───── DATA SHOWN

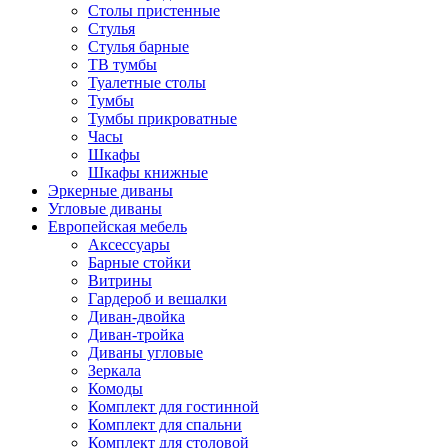
Столы пристенные
Стулья
Стулья барные
ТВ тумбы
Туалетные столы
Тумбы
Тумбы прикроватные
Часы
Шкафы
Шкафы книжные
Эркерные диваны
Угловые диваны
Европейская мебель
Аксессуары
Барные стойки
Витрины
Гардероб и вешалки
Диван-двойка
Диван-тройка
Диваны угловые
Зеркала
Комоды
Комплект для гостинной
Комплект для спальни
Комплект для столовой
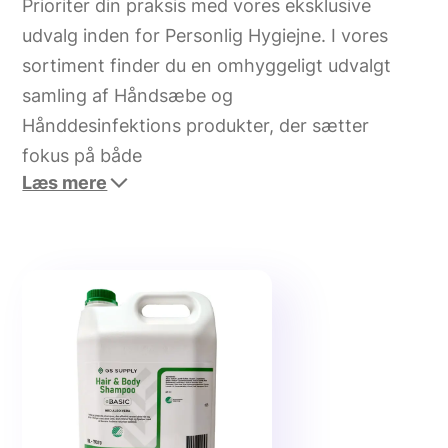
Prioriter din praksis med vores eksklusive
udvalg inden for Personlig Hygiejne. I vores
sortiment finder du en omhyggeligt udvalgt
samling af Håndsæbe og
Hånddesinfektions produkter, der sætter
fokus på både
Læs mere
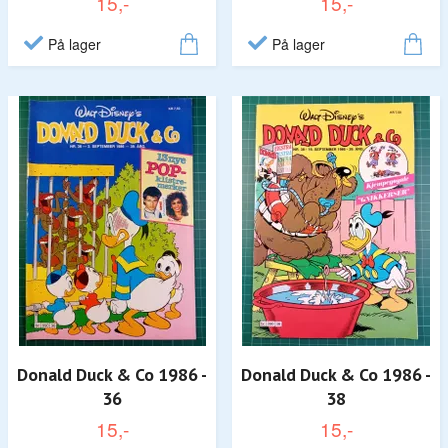
15,-
15,-
På lager
På lager
Donald Duck & Co 1986 -
Donald Duck & Co 1986 -
36
38
15,-
15,-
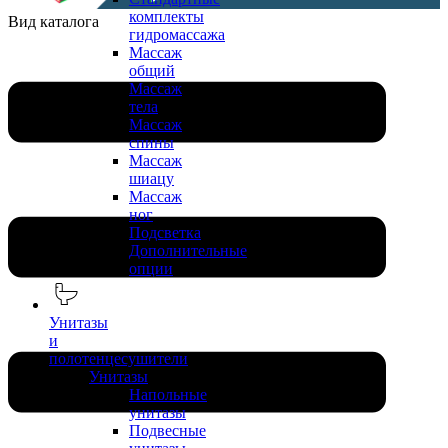
комплекты
Вид каталога
гидромассажа
Массаж
общий
Массаж
тела
Массаж
спины
Массаж
шиацу
Массаж
ног
Подсветка
Дополнительные
опции
Унитазы
и
полотенцесушители
Унитазы
Напольные
унитазы
Подвесные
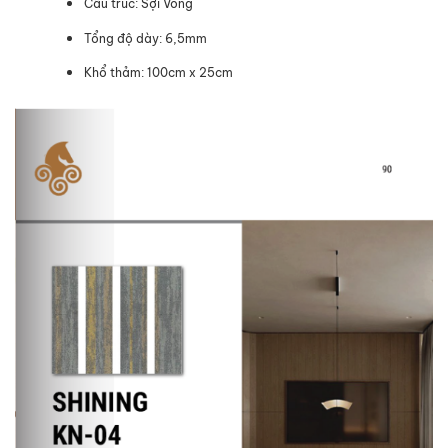
Cấu trúc: Sợi Vòng
Tổng độ dày: 6,5mm
Khổ thảm: 100cm x 25cm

──────────

**WHAT IS EXPECTED**
Please print the entries exactly as they stand. Images are not part of the copy.

**WRITTEN RESPONSE**
Столы пристенные
Стулья
Стулья барные
ТВ тумбы
Туалетные столы
Тумбы
Тумбы прикроватные
Часы
Шкафы
Шкафы книжные
Эркерные диваны
Угловые диваны
Европейская мебель
Аксессуары
Барные стойки
Витрины
Гардероб и вешалки
Диван-двойка
Диван-тройка
Диваны угловые
Зеркала
Комоды
Комплект для гостинной
Комплект для спальни
Комплект для столовой
Prioriter din praksis med vores eksklusive
udvalg inden for Personlig Hygiejne. I vores
sortiment finder du en omhyggeligt udvalgt
samling af Håndsæbe og
Hånddesinfektions produkter, der sætter
fokus på både
Læs mere
15,-
15,-
På lager
På lager
Donald Duck & Co 1986 -
Donald Duck & Co 1986 -
36
38
15,-
15,-
комплекты
Вид каталога
гидромассажа
Массаж
общий
Массаж
тела
Массаж
спины
Массаж
шиацу
Массаж
ног
Подсветка
Дополнительные
опции
Унитазы
и
полотенцесушители
Унитазы
Напольные
унитазы
Подвесные
Cấu trúc: Sợi Vòng
Tổng độ dày: 6,5mm
Khổ thảm: 100cm x 25cm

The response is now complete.